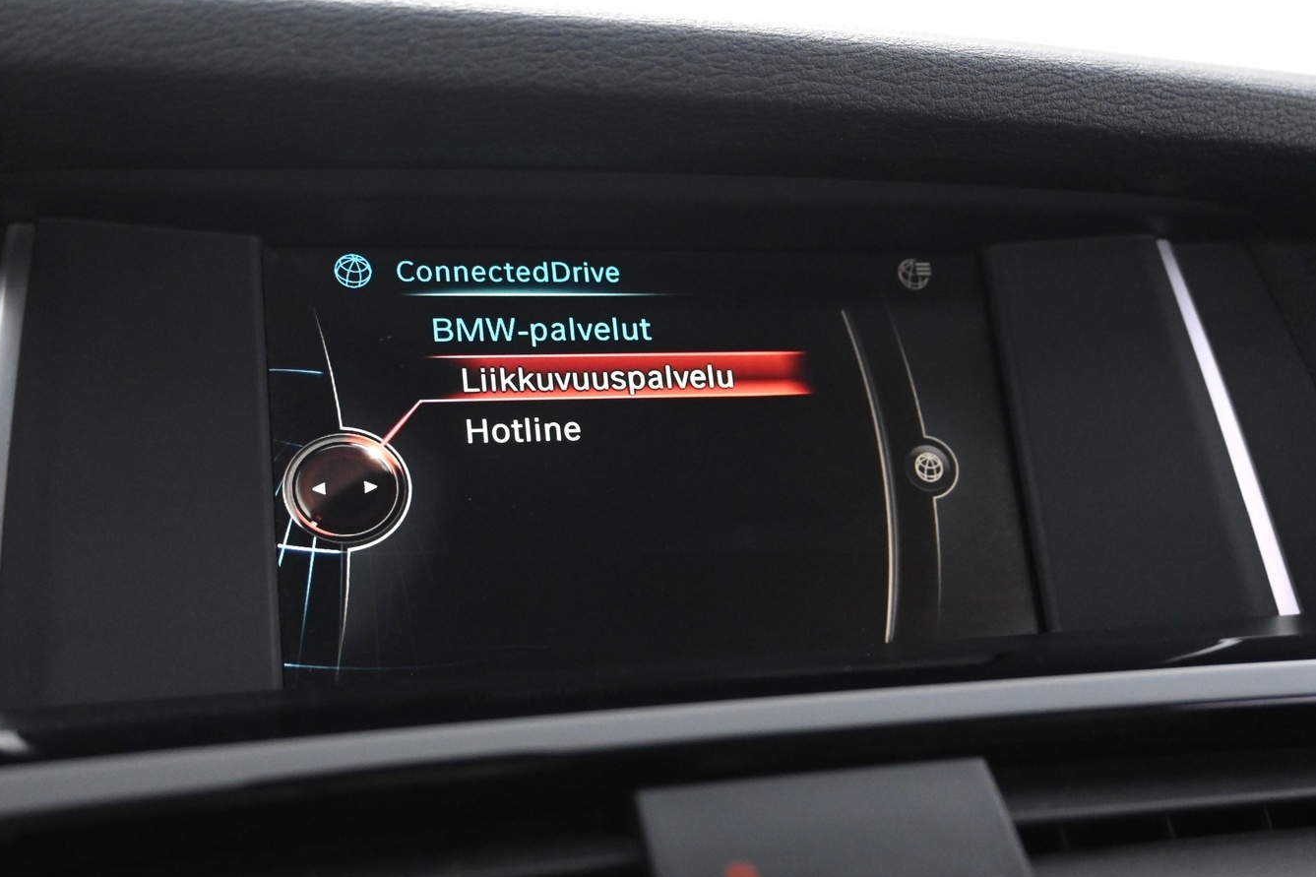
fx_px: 1495
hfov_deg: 47.5
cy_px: 435
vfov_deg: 32.7
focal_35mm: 41
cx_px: 616
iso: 3200
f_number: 4
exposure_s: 1/25
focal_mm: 22.5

#####

What is needed
When repeating the entries, leave out every picture and keep the rest exact.

Result of this exercise
fx_px: 1495
hfov_deg: 47.5
cy_px: 435
vfov_deg: 32.7
focal_35mm: 41
cx_px: 616
iso: 3200
f_number: 4
exposure_s: 1/25
focal_mm: 22.5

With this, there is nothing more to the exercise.